This question is taken from A Classical Introduction to Modern Number Theory by Kenneth Ireland and Michael Rosen, exercise 32, chapter 5.
The original question asks one to prove $(2/p) = \prod_{j=1}^{\frac{p-1}{2}}2\cos(2\pi j / p)$ where the left hand side is the Legendre symbol.
Now I could tell from the text that
$$ \begin{align} \left(\frac{2}{p}\right) &= \prod_{j=1}^{(p-1)/2} \frac{2i\sin(\frac{4\pi j}{p})}{2i\sin(\frac{2\pi j}{p})} \\ &= \prod_{j=1}^{(p-1)/2} \frac{2\cos(\frac{2\pi j}{p})\sin(\frac{2\pi j}{p})}{\sin(\frac{2\pi j}{p})} \\ &= \prod_{j=1}^{(p-1)/2}2\cos(2\pi j / p) \end{align} $$
However I wonder whether one could evaluate the right hand side directly to get $(-1)^{\frac{p^2-1}{8}}$.
It seems interesting to note that $2\cos(2j\pi/p) = e^{2ij\pi / p} +e^{-2ij\pi/p} $ and $\{2\cos(2j\pi/p) \}$ is the orbit of $2\cos(2\pi / p)$ under Galios group $G(\mathbb{Q}(e^{2i\pi/p})/\mathbb{Q})$.
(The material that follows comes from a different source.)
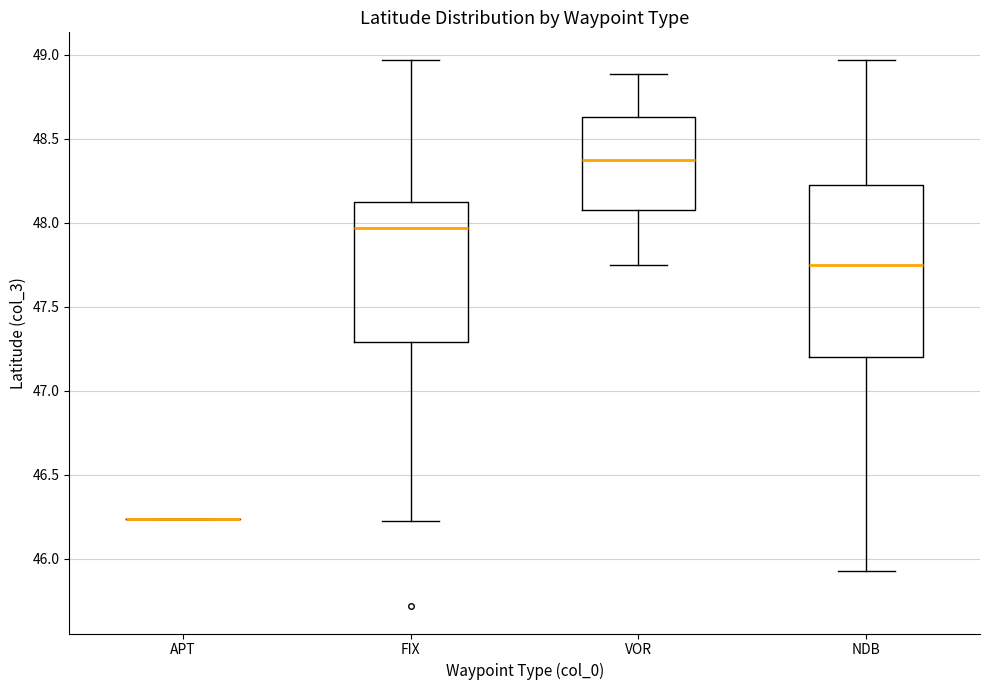

Reading left to right, read every box against the y-axis: the position of its median line, the range the box covers, and the ends of its whiskers. The values are not printed on the chart, so give them approximately, as read against the axis.

APT: box collapsed to a line at 46.25, whiskers 46.25 to 46.25
FIX: median 47.95, box 47.30 to 48.10, whiskers 46.25 to 48.95
VOR: median 48.35, box 48.05 to 48.65, whiskers 47.75 to 48.90
NDB: median 47.75, box 47.20 to 48.20, whiskers 45.95 to 48.95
Edit: If one already knows the absolute value of $\prod_{j=1}^{(p-1)/2}2\cos(2\pi j / p)$, to determine the sign of result (-1 or 1) one need only to cound the number of $j$ such that $\frac{2j\pi}{p} > \frac{\pi}{2}$. The result is 1 if there are even terms and -1 if odd. There are $\frac{p-1}{2} - \lceil \frac{p}{4} + 1\rceil$ terms in total. One get $(-1)^{\frac{p^2 -1}{8}}$ by considering p's residual modulo 8 accordingly. This is, of course, not surprising considering one already uses Gauss lemma when proving $(2/p) = \prod_{j=1}^{\frac{p-1}{2}}2\cos(2\pi j / p)$. My futher question is that whether we could prove the right-hand-side of the equation directly to derive its absolute value ?